Après une courte pause entre 2001 et 2002, le taux d'endettement global s'élève à nouveau et atteint avant la grande récession 163% du PIB. L'ascension est rapide : 3,2 points de plus en moyenne par an, contre 1,6 sur la période précédente. Une accélération dont les principaux moteurs sont les particuliers. L'immobilier flambe et les banques prêtent à tour de bras, propulsant le taux d'endettement des ménages à 45% du PIB. 
La dette publique prend également du poids, la faute à la baisse ciblée de la fiscalité, non financée par des baisses de dépense, via la fameuse loi TEPA qui maintient le déficit à proximité de 3%. Elle grimpe à 66%.
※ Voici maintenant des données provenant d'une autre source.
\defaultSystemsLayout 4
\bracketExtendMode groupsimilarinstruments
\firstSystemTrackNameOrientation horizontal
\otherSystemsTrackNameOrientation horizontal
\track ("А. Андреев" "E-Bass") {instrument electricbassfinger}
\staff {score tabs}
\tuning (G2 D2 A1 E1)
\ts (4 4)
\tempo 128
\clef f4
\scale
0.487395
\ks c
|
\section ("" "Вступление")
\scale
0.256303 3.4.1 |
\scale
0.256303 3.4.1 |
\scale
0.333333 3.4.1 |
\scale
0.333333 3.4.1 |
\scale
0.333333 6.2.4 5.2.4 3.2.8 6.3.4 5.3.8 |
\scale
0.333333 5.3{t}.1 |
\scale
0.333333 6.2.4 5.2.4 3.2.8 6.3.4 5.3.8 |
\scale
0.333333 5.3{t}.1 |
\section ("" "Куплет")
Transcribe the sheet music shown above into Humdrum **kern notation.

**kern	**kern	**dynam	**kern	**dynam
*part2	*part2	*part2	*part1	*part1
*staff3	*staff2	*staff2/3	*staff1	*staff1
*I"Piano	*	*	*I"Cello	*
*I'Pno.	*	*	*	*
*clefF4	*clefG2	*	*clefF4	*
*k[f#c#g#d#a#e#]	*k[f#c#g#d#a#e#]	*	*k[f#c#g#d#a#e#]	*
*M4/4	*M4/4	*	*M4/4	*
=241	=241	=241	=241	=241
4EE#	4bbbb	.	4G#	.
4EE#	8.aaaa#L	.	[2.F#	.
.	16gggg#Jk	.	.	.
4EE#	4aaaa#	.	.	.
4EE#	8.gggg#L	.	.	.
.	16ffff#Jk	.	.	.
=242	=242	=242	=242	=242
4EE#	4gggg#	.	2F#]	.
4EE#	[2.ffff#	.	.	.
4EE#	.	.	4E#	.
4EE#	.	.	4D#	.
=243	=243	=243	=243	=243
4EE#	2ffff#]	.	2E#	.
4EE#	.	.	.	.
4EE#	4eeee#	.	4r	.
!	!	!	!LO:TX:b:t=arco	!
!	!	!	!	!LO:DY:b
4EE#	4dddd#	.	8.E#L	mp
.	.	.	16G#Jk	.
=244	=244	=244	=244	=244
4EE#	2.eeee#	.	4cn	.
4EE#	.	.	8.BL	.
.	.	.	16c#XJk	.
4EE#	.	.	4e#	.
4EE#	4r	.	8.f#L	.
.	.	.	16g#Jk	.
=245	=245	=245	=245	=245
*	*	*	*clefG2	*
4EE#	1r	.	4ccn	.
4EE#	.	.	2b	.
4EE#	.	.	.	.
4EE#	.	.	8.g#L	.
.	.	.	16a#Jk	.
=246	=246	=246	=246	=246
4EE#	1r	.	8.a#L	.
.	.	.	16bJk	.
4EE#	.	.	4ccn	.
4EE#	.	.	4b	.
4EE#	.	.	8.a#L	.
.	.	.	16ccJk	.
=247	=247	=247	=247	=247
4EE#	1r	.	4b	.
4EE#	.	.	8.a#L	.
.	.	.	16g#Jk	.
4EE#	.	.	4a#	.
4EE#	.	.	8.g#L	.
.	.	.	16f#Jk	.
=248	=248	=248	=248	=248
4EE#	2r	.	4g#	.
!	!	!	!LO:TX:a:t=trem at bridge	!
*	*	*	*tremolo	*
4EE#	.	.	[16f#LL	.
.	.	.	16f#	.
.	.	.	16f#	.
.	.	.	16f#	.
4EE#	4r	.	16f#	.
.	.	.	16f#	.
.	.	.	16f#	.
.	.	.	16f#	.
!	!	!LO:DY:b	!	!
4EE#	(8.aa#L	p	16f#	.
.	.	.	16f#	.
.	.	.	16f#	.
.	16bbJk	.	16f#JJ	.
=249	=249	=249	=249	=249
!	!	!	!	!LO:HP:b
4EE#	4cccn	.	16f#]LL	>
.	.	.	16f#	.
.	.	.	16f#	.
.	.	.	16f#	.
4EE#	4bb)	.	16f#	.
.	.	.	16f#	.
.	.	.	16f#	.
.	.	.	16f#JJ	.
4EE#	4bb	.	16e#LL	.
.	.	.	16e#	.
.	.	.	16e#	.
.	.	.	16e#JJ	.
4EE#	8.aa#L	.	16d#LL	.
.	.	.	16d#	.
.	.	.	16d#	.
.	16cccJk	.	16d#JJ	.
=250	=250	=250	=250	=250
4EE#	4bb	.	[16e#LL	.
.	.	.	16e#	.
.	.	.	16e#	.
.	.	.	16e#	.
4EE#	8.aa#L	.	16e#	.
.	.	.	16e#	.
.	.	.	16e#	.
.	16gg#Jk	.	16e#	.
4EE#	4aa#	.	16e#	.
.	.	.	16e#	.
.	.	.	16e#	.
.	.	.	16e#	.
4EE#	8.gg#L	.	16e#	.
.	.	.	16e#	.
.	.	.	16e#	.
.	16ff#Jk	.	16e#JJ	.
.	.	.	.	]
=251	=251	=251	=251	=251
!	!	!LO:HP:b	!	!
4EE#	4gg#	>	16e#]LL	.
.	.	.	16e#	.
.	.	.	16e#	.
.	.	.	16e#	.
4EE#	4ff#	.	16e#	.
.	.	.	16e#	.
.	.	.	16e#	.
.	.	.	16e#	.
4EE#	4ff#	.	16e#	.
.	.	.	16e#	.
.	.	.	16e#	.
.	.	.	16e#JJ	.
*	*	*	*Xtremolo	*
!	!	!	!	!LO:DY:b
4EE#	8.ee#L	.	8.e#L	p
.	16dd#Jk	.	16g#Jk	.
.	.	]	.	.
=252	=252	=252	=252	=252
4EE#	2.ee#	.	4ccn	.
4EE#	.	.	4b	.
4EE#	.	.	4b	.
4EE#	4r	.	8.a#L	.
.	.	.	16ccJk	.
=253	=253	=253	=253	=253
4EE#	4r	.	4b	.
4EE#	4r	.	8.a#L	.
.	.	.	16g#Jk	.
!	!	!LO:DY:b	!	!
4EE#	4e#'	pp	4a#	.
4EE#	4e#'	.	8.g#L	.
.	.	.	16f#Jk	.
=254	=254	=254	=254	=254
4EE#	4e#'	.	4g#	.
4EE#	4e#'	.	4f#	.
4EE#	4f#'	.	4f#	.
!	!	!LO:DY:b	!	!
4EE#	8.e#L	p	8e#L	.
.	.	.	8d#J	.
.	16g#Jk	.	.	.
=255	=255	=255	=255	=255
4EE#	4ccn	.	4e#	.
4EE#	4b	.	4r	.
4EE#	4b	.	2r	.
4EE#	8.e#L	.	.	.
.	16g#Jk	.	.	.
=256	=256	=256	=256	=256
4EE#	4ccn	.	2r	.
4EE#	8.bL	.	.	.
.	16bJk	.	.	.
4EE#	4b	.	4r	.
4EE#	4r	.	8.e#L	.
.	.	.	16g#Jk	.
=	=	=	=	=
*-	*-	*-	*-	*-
Le taux d'endettement des entreprises est à contre-courant et revient à 53%, conséquence de la purge après l'éclatement de la bulle internet.
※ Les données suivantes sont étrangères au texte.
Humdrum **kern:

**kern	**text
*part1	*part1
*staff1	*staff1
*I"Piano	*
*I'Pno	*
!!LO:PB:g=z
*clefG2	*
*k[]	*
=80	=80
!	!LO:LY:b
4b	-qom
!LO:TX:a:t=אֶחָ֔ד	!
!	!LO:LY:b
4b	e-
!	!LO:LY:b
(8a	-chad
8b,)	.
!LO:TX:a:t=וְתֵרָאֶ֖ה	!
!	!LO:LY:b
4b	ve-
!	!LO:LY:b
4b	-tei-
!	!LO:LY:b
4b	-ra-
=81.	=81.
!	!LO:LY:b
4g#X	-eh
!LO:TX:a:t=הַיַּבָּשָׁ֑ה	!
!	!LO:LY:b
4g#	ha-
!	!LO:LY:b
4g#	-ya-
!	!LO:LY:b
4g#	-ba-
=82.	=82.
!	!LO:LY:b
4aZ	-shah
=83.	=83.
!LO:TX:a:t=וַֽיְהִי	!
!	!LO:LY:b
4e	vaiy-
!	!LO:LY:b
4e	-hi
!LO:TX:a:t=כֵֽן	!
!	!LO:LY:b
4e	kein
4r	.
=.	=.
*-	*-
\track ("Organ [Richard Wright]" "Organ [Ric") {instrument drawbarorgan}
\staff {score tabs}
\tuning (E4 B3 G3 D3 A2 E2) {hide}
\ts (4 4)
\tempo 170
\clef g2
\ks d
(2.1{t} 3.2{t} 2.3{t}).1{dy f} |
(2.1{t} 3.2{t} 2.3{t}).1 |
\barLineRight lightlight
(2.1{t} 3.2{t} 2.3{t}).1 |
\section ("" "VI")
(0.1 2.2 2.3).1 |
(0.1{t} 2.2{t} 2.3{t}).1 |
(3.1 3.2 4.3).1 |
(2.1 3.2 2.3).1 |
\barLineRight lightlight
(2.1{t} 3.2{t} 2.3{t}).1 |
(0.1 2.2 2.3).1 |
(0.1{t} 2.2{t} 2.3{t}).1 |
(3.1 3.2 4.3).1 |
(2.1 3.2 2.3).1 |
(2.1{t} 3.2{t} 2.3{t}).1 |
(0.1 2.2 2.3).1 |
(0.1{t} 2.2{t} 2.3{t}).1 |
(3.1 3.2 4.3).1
Après 2008, la dette explose pour atteindre un record de 225% du PIB en 2016

C'est alors que survient la pire crise depuis la Seconde Guerre mondiale. En quatre ans seulement, le poids de l'endettement global passe à 200%, soit un rythme de plus de 9 points l'an. La dette des administrations s'échappe : elle gagne 18 points pour atteindre quasiment 85% du PIB. C'est la suite logique des interventions de soutien public qui ont fait alors exploser les déficits. C'est également la conséquence de l'affaissement de la croissance et puis d'une reprise en forme de tôle ondulée.

Après 2011, l'endettement global continue d'augmenter de près de 5 points en moyenne par an pour atteindre près de 225%, record absolu. Si l'endettement public continue de s'alourdir, la tendance est au ralentissement grâce à un nouvel épisode de consolidation budgétaire, un léger souffle de croissance et bien entendu des taux exceptionnellement bas conséquence de la politique ultra-accommodante de la BCE.
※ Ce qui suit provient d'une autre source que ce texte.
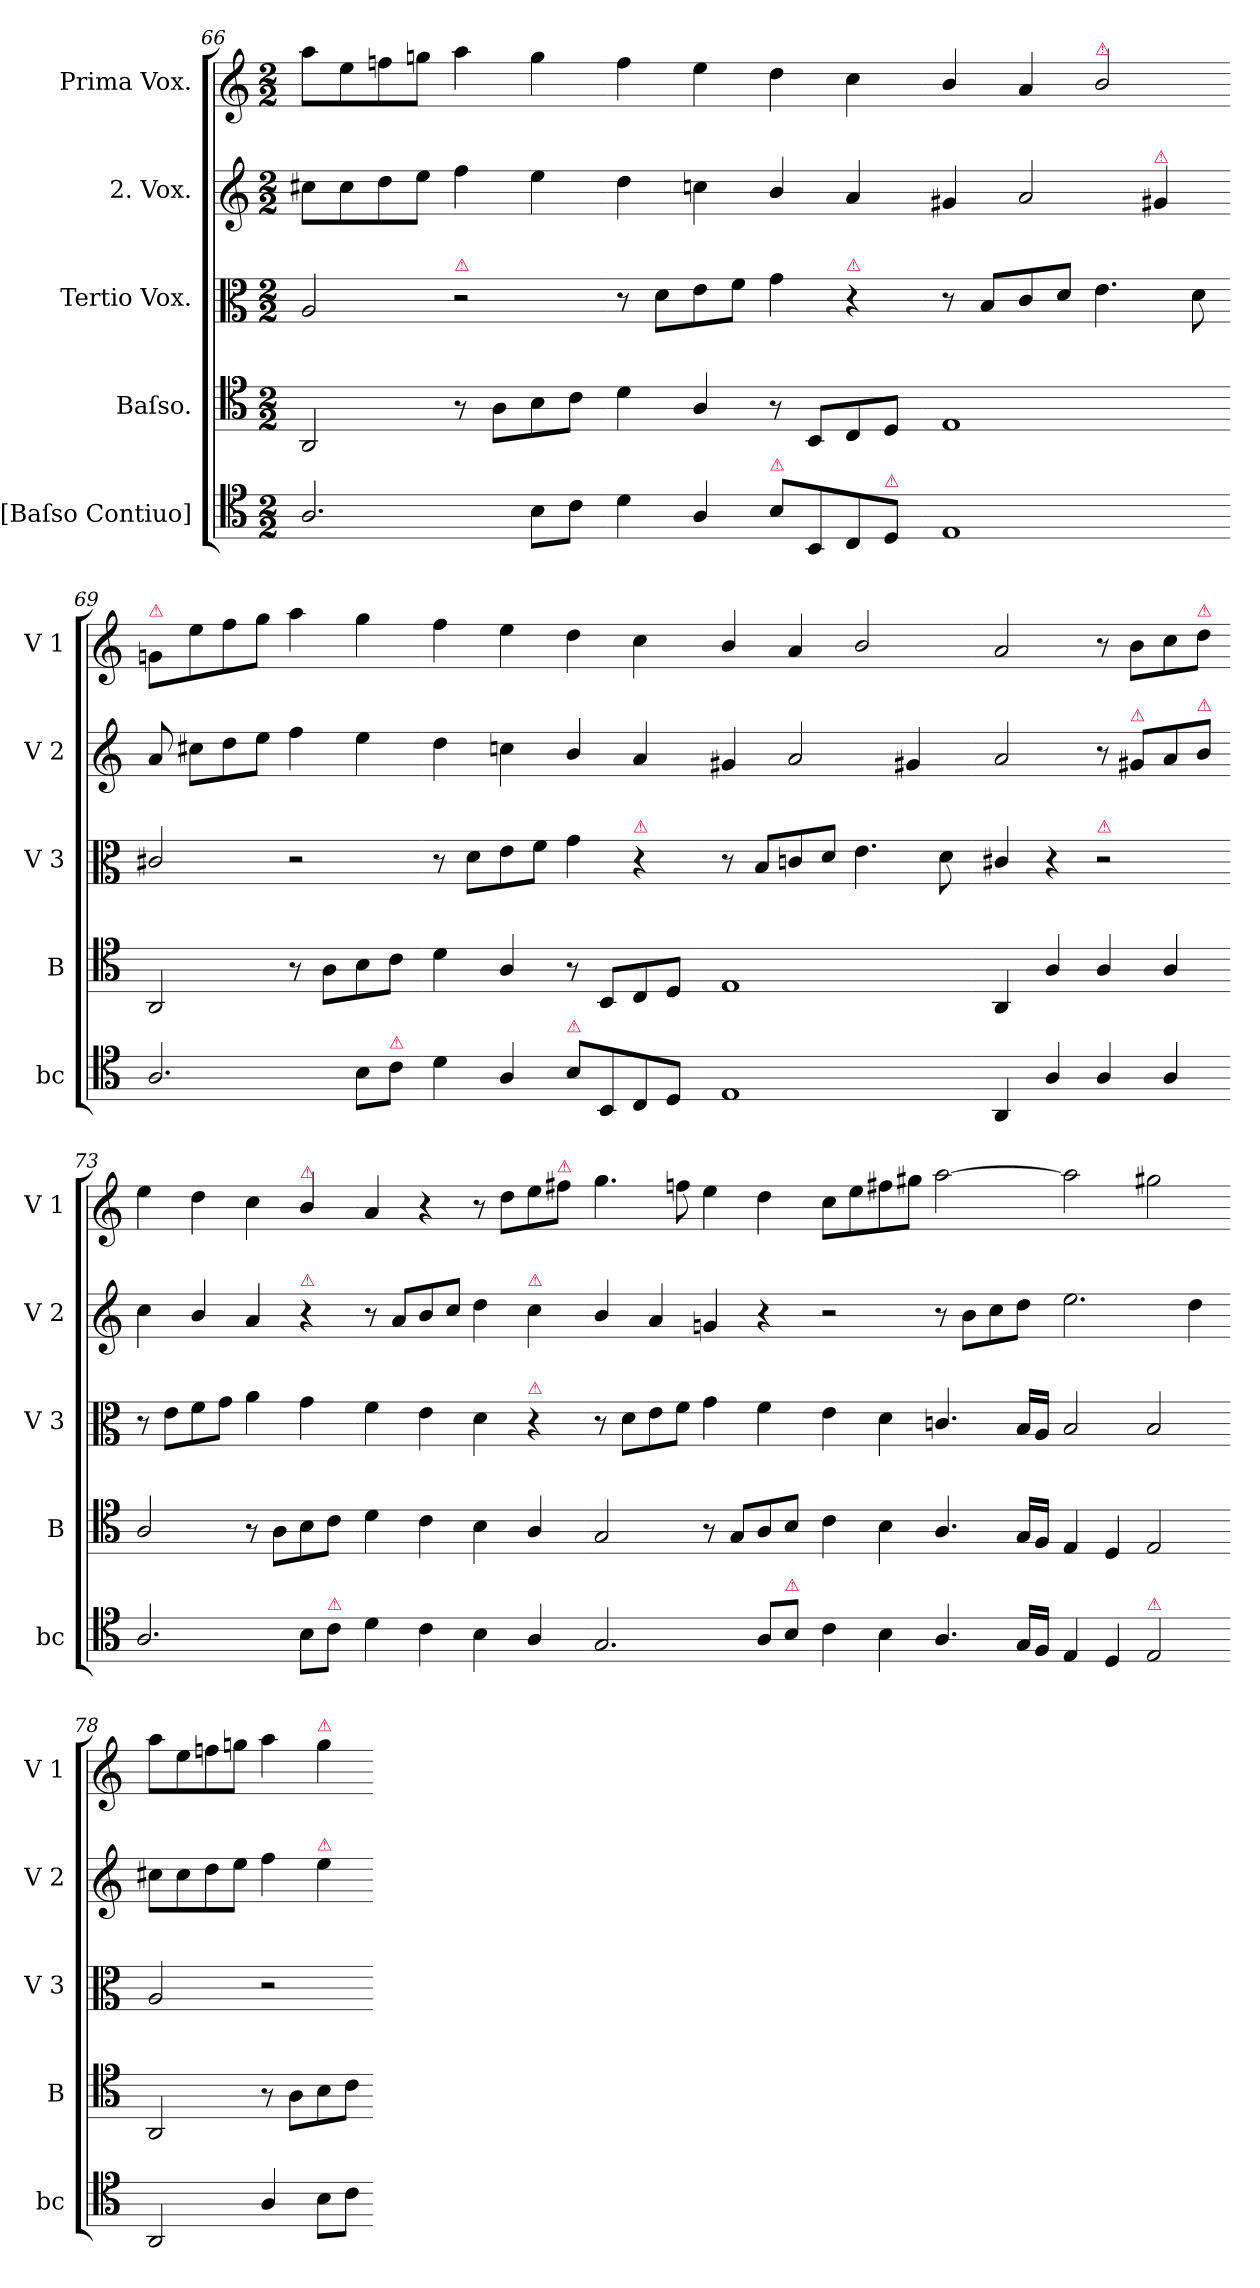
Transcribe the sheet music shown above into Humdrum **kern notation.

**kern	**kern	**kern	**kern	**kern
*part5	*part4	*part3	*part2	*part1
*staff5	*staff4	*staff3	*staff2	*staff1
*I"[Baſso Contiuo]	*I"Baſso.	*I"Tertio Vox.	*I"2. Vox.	*I"Prima Vox.
*I'bc	*I'B	*I'V 3	*I'V 2	*I'V 1
*clefC4	*clefC4	*clefC3	*clefG2	*clefG2
*k[]	*k[]	*k[]	*k[]	*k[]
*a:	*a:	*a:	*a:	*a:
*M2/2	*M2/2	*M2/2	*M2/2	*M2/2
=66	=66	=66	=66	=66
2.A/	2AA/	2A/	8cc#X\L	8aa\L
.	.	.	8cc#\	8ee\
.	.	.	8dd\	8ffn\
.	.	.	8ee\J	8ggn\J
!	!	!LO:TX:a:color=crimson:t=⚠	!	!
.	8r	2r	4ff\	4aa\
.	8A\L	.	.	.
8B\L	8B\	.	4ee\	4gg\
8c\J	8c\J	.	.	.
=67-	=67-	=67-	=67-	=67-
4d\	4d\	8r	4dd\	4ff\
.	.	8d\L	.	.
4A/	4A/	8e\	4ccn\	4ee\
.	.	8f\J	.	.
!LO:TX:a:color=crimson:t=⚠	!	!	!	!
8B\L	8r	4g\	4b/	4dd\
8BB/	8BB/L	.	.	.
!	!	!LO:TX:a:color=crimson:t=⚠	!	!
8C/	8C/	4r	4a/	4cc\
!LO:TX:a:color=crimson:t=⚠	!	!	!	!
8D/J	8D/J	.	.	.
=68-	=68-	=68-	=68-	=68-
1E	1E	8r	4g#X/	4b/
.	.	8B/L	.	.
.	.	8c/	2a/	4a/
.	.	8d/J	.	.
!	!	!	!	!LO:TX:a:color=crimson:t=⚠
.	.	4.e\	.	2b/
!	!	!	!LO:TX:a:color=crimson:t=⚠	!
.	.	.	4g#X/	.
.	.	8d\	.	.
=69-	=69-	=69-	=69-	=69-
!	!	!	!	!LO:TX:a:color=crimson:t=⚠
2.A/	2AA/	2c#X/	8a/	8gn/L
.	.	.	8cc#X\L	8ee\
.	.	.	8dd\	8ff\
.	.	.	8ee\J	8gg\J
.	8r	2r	4ff\	4aa\
.	8A\L	.	.	.
8B\L	8B\	.	4ee\	4gg\
!LO:TX:a:color=crimson:t=⚠	!	!	!	!
8c\J	8c\J	.	.	.
=70-	=70-	=70-	=70-	=70-
4d\	4d\	8r	4dd\	4ff\
.	.	8d\L	.	.
4A/	4A/	8e\	4ccn\	4ee\
.	.	8f\J	.	.
!LO:TX:a:color=crimson:t=⚠	!	!	!	!
8B\L	8r	4g\	4b/	4dd\
8BB/	8BB/L	.	.	.
!	!	!LO:TX:a:color=crimson:t=⚠	!	!
8C/	8C/	4r	4a/	4cc\
8D/J	8D/J	.	.	.
=71-	=71-	=71-	=71-	=71-
1E	1E	8r	4g#X/	4b/
.	.	8B/L	.	.
.	.	8cn/	2a/	4a/
.	.	8d/J	.	.
.	.	4.e\	.	2b/
.	.	.	4g#X/	.
.	.	8d\	.	.
=72-	=72-	=72-	=72-	=72-
4AA/	4AA/	4c#X/	2a/	2a/
4A/	4A/	4r	.	.
!	!	!LO:TX:a:color=crimson:t=⚠	!	!
4A/	4A/	2r	8r	8r
!	!	!	!LO:TX:a:color=crimson:t=⚠	!
.	.	.	8g#X/L	8b\L
4A/	4A/	.	8a/	8cc\
!	!	!	!	!LO:TX:a:color=crimson:t=⚠
!	!	!	!LO:TX:a:color=crimson:t=⚠	!
.	.	.	8b/J	8dd\J
=73-	=73-	=73-	=73-	=73-
2.A/	2A/	8r	4cc\	4ee\
.	.	8e\L	.	.
.	.	8f\	4b/	4dd\
.	.	8g\J	.	.
.	8r	4a\	4a/	4cc\
.	8A\L	.	.	.
!	!	!	!	!LO:TX:a:color=crimson:t=⚠
!	!	!	!LO:TX:a:color=crimson:t=⚠	!
8B\L	8B\	4g\	4r	4b/
!LO:TX:a:color=crimson:t=⚠	!	!	!	!
8c\J	8c\J	.	.	.
=74-	=74-	=74-	=74-	=74-
4d\	4d\	4f\	8r	4a/
.	.	.	8a/L	.
4c\	4c\	4e\	8b/	4r
.	.	.	8cc/J	.
4B\	4B\	4d\	4dd\	8r
.	.	.	.	8dd\L
!	!	!	!LO:TX:a:color=crimson:t=⚠	!
!	!	!LO:TX:a:color=crimson:t=⚠	!	!
4A/	4A/	4r	4cc\	8ee\
!	!	!	!	!LO:TX:a:color=crimson:t=⚠
.	.	.	.	8ff#X\J
=75-	=75-	=75-	=75-	=75-
2.G/	2G/	8r	4b/	4.gg\
.	.	8d\L	.	.
.	.	8e\	4a/	.
.	.	8f\J	.	8ffn\
.	8r	4g\	4gn/	4ee\
.	8G/L	.	.	.
8A/L	8A/	4f\	4r	4dd\
!LO:TX:a:color=crimson:t=⚠	!	!	!	!
8B/J	8B/J	.	.	.
=76-	=76-	=76-	=76-	=76-
4c\	4c\	4e\	2r	8cc\L
.	.	.	.	8ee\
4B\	4B\	4d\	.	8ff#X\
.	.	.	.	8gg#X\J
4.A/	4.A/	4.cn/	8r	[2aa\
.	.	.	8b\L	.
.	.	.	8cc\	.
16G/LL	16G/LL	16B/LL	8dd\J	.
16F/JJ	16F/JJ	16A/JJ	.	.
=77-	=77-	=77-	=77-	=77-
4E/	4E/	2B/	2.ee\	2aa\]
4D/	4D/	.	.	.
!LO:TX:a:color=crimson:t=⚠	!	!	!	!
2E/	2E/	2B/	.	2gg#X\
.	.	.	4dd\	.
=78-	=78-	=78-	=78-	=78-
2AA/	2AA/	2A/	8cc#X\L	8aa\L
.	.	.	8cc#\	8ee\
.	.	.	8dd\	8ffn\
.	.	.	8ee\J	8ggn\J
4A/	8r	2r	4ff\	4aa\
.	8A\L	.	.	.
!	!	!	!	!LO:TX:a:color=crimson:t=⚠
!	!	!	!LO:TX:a:color=crimson:t=⚠	!
8B\L	8B\	.	4ee\	4gg\
8c\J	8c\J	.	.	.
=-	=-	=-	=-	=-
*-	*-	*-	*-	*-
La dette privée a plus contribué à la hausse que la dette publique

En revanche, à rebours de ce qui est constaté partout en Europe, le taux d'endettement du secteur privé continue de s'alourdir. Pour les ménages la tendance à la hausse s'explique par la très bonne résistance du marché immobilier, puis par sa nouvelle accélération dans un contexte de faible taux et d'allongement de la durée des prêts qui renforce la capacité d'endettement.

Pour les entreprises, la dégradation continue des marges, donc de leur capacité d'autofinancement, jusqu'à fin 2013, les poussent plus qu'ailleurs à avoir recours aux crédits bancaires pour financer l'activité et les investissements. Certes, les marges se sont restaurées depuis, mais l'effort d'investissement s'est renforcé lui aussi.

L'endettement de la France s'est considérablement alourdi depuis 20 ans. Mais il n'a rien d'exceptionnel parmi les pays développés et, contrairement à une idée reçue, la dette privée a tout autant, et même plus, participé au mouvement de hausse générale.